Good luck with your submissions



  1. I’m a big fan of the 70’s portmanteau films (The Vault of Horror; The House that Dripped Blood; Asylum etc) and just recently I’ve been re-visiting these. OK, they’re dated and a little cheesy, but many of them were written by Robert Bloch, so they have a great pedigree behind them.

    I have great memories of watching these (and many others) on the horror double-bill on TV as a kid.

    In many ways it was these, as well as shows like the Twilight Zone and Night Gallery (and countless books, of course) that made me want to tell stories when I grew up.

    Now and then, if I’m stuck in a writing rut or generally thinking ‘why bother?’ I just need a reminder of that initial spark.

  2. Very true. I'm often reminding people to revist the all-spark - I mean the initial spark, recapture that first feeling.

    Good suggestion.

    Sorry - I watched Transformers the other day and was somewhat smitten with the leading lady, so bits of the film seem to be stuck in my head at the moment.

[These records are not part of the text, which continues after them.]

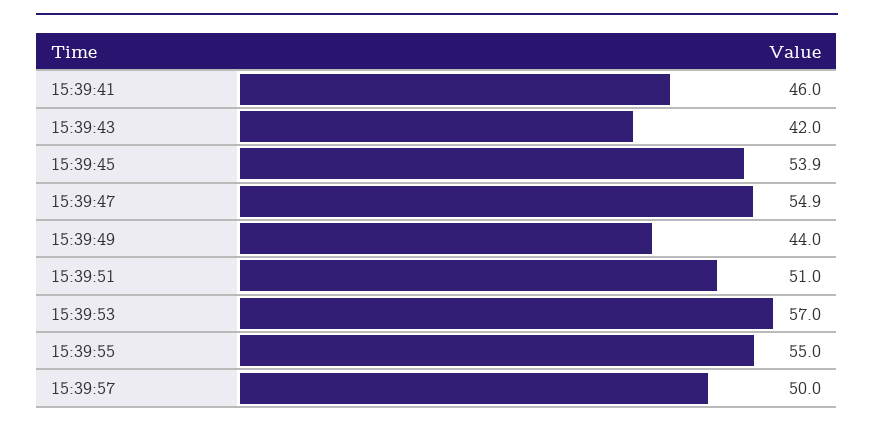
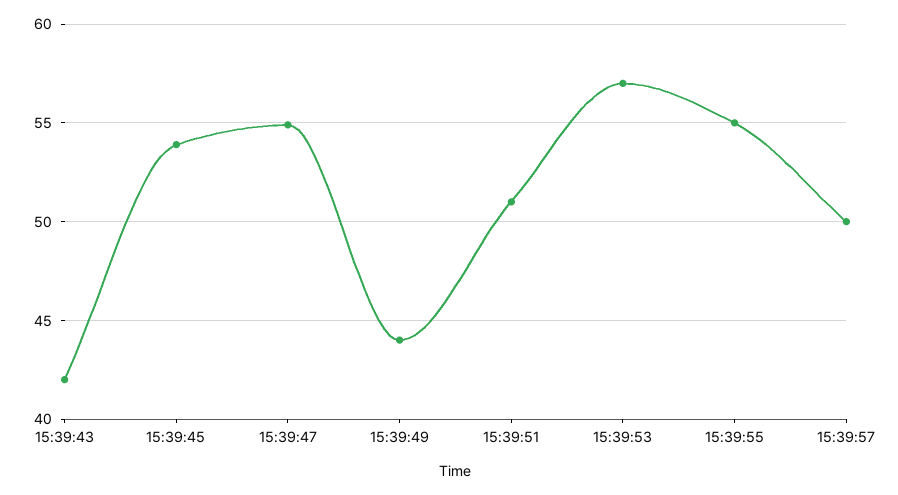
  {
-   "15:39:41": 46,
    "15:39:43": 42,
    "15:39:45": 53.9,
    "15:39:47": 54.9,
    "15:39:49": 44,
    "15:39:51": 51,
    "15:39:53": 57,
    "15:39:55": 55,
    "15:39:57": 50
  }

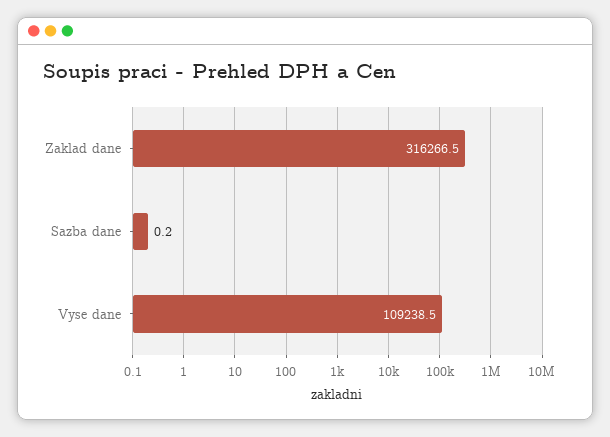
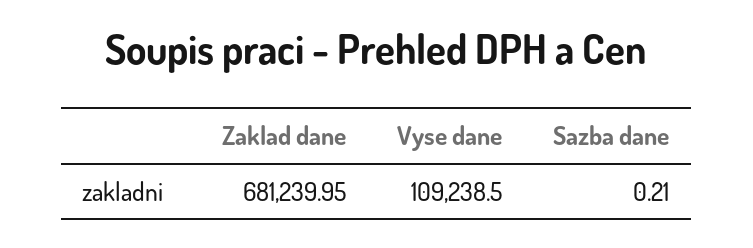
  {
-   "Zaklad dane": 316266.5,
+   "Zaklad dane": 681239.95,
    "Sazba dane": 0.21,
    "Vyse dane": 109238.5
  }

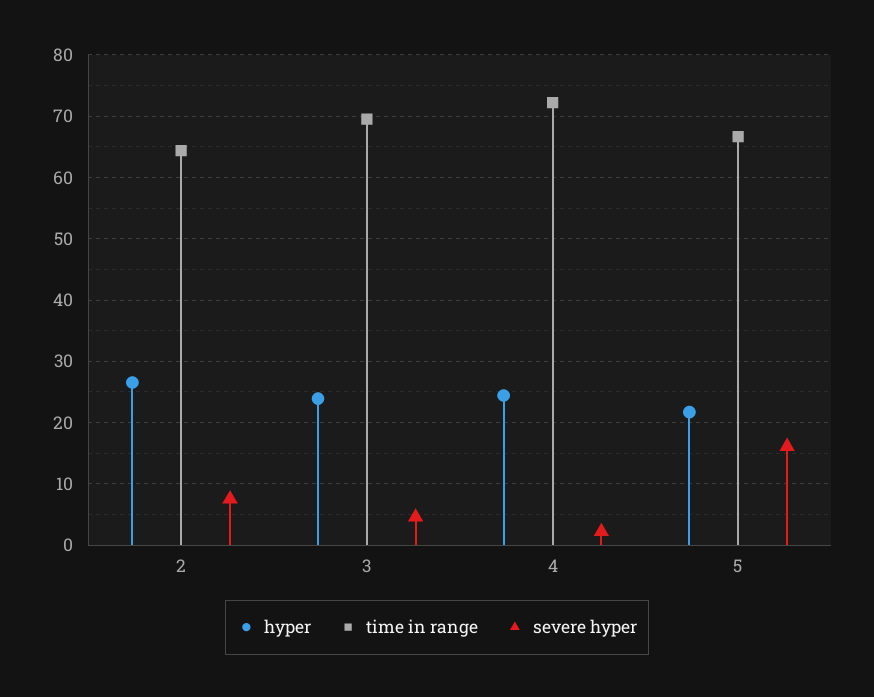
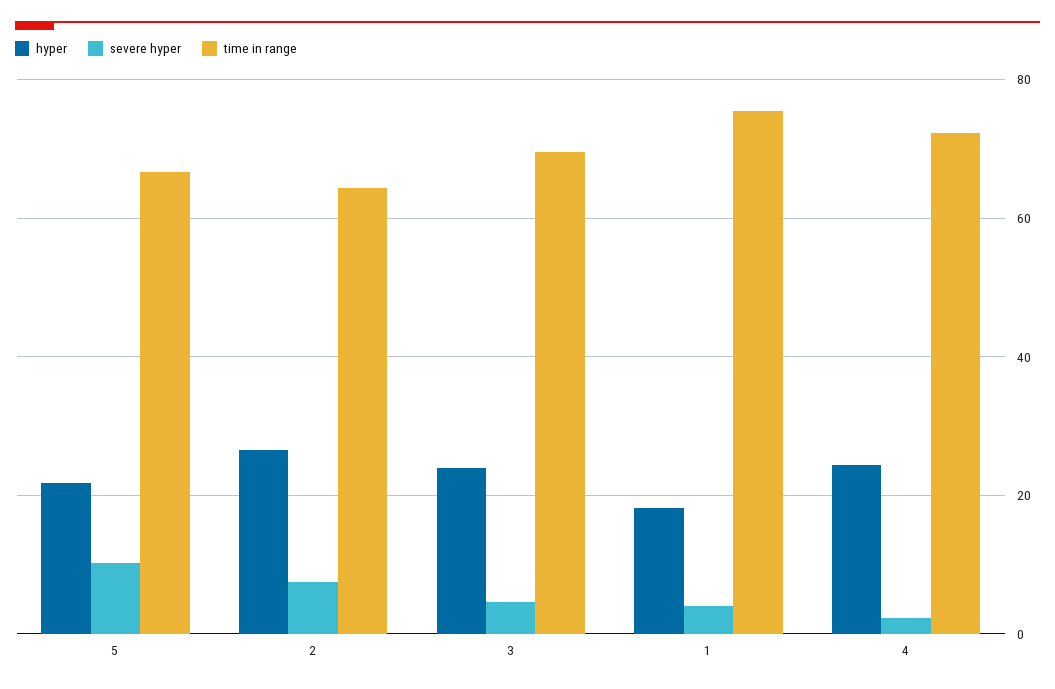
  {
    "hyper": {
      "2": 27,
      "3": 24,
      "4": 24,
-     "5": 22
+     "5": 22,
+     "1": 18
    },
    "time in range": {
      "2": 64,
      "3": 70,
      "4": 72,
-     "5": 67
+     "5": 67,
+     "1": 76
    },
    "severe hyper": {
      "2": 8,
      "3": 5,
      "4": 2,
-     "5": 16
+     "5": 10,
+     "1": 4
    }
  }

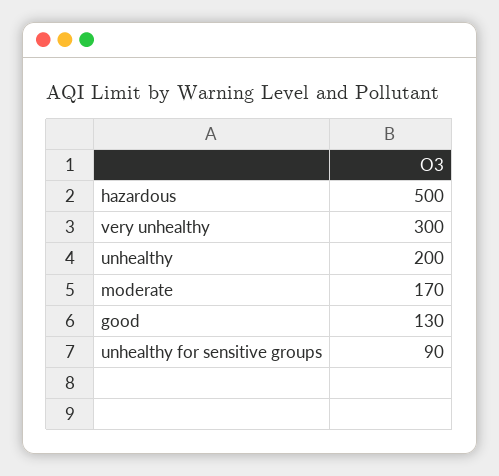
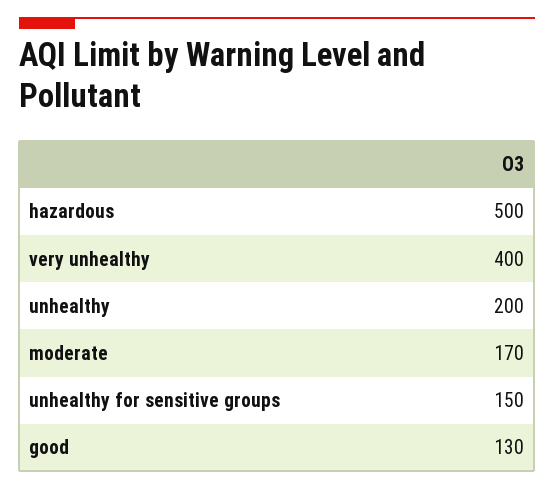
  {
    "hazardous": 500,
-   "very unhealthy": 300,
+   "very unhealthy": 400,
    "unhealthy": 200,
    "moderate": 170,
    "good": 130,
-   "unhealthy for sensitive groups": 90
+   "unhealthy for sensitive groups": 150
  }

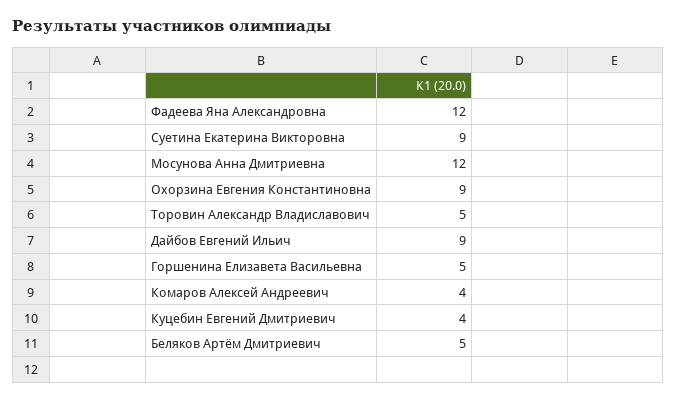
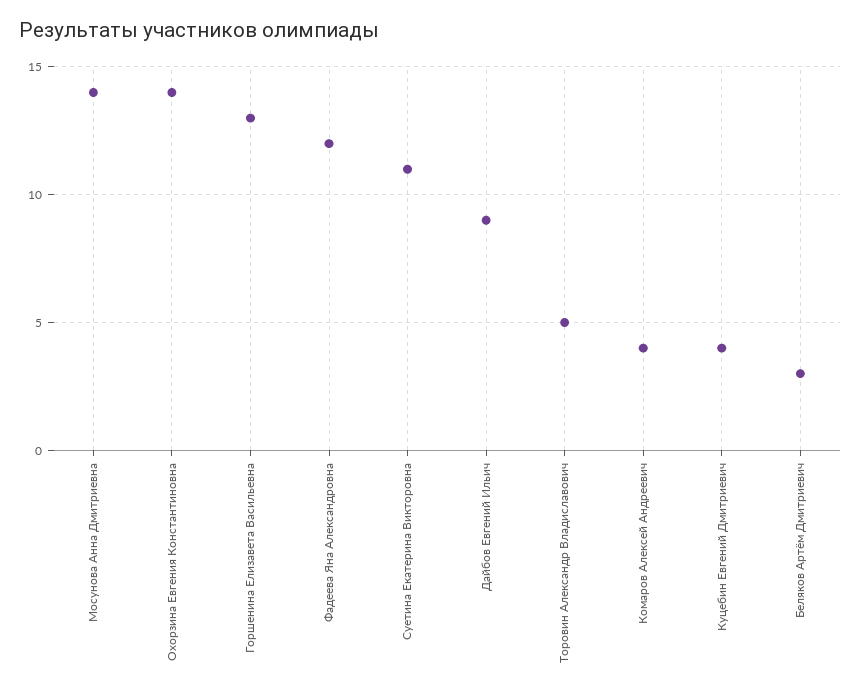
  {
    "Фадеева Яна Александровна": 12,
-   "Суетина Екатерина Викторовна": 9,
+   "Суетина Екатерина Викторовна": 11,
-   "Мосунова Анна Дмитриевна": 12,
+   "Мосунова Анна Дмитриевна": 14,
-   "Охорзина Евгения Константиновна": 9,
+   "Охорзина Евгения Константиновна": 14,
    "Торовин Александр Владиславович": 5,
    "Дайбов Евгений Ильич": 9,
-   "Горшенина Елизавета Васильевна": 5,
+   "Горшенина Елизавета Васильевна": 13,
    "Комаров Алексей Андреевич": 4,
    "Куцебин Евгений Дмитриевич": 4,
-   "Беляков Артём Дмитриевич": 5
+   "Беляков Артём Дмитриевич": 3
  }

  3. LRB - I love those old Amicus films. Asylum is a clear favourite.

    I'm putting my ancient notebooks of ideas onto a (tiddly)wiki and tagging everything. I'm only really leaving out the VERY bad or already done to death ideas. Not so much call for Cold War stories these days.

    Just entering all this is giving me ideas for further stories, but what I really want to do, when I've finished, is start comparing and contrasting different tags and see what sparks off each other.

    I love doing this sort of thing. It's the actual writing I find difficult.

  4. I stuff my head with information. National Geographic, Smithsonian, History Channel, Discovery Channel, that nonfiction book I've been meaning to read, anything. And reading-- like you say-- some good fiction. Watching movies I love helps too, particularly if they're beautiful.

    Pretty much the same as you, I guess!

  5. When not watching, listening to, or otherwise focusing my time on Korean Boy Bands, I have other tricks. No, really!

    1. Put MP3 player on shuffle and do something mindless (walk, nap, etc).

    2. Pick an actor/singer and google pictures of them. Taken out of context, the pictures can trigger ideas for characters and/or plots.

    3. Find something confusing and try to make sense of it. Asking, "Why are those men in their underwear?" has led me to learn a lot about Japan.

  6. Anton - research and organizing stuff is one of the very best ways to procrastinate. We really do need to put butt in chair though.

    Katey - pretty much the same as millions of us.

    Nat - sorry. I didn't mean to imply boy bands are the total depths of your depravity, but point 3 kind of announced your immense variety to everyone anyway ;c)

  7. Reading a good book or watching a good movie inspires me. Music does too.

  8. Reading and horror movies tend to be the best source of inspiration for me, and perhaps ranting on my blog.

    But if I'm really hunting for new ideas, themes and/or messages to get me going a good political historical book or documentary works wonders to either piss me off at the state of the world or to inspire me with cool stories about fighting back.

  9. Oh you tease! x-P

    For me, I have two teenage daughters who seem to run the gamut of emotional insanity to the point I have daily doses of inspiration. Just watching the ping-ponging moods seems to be a great help.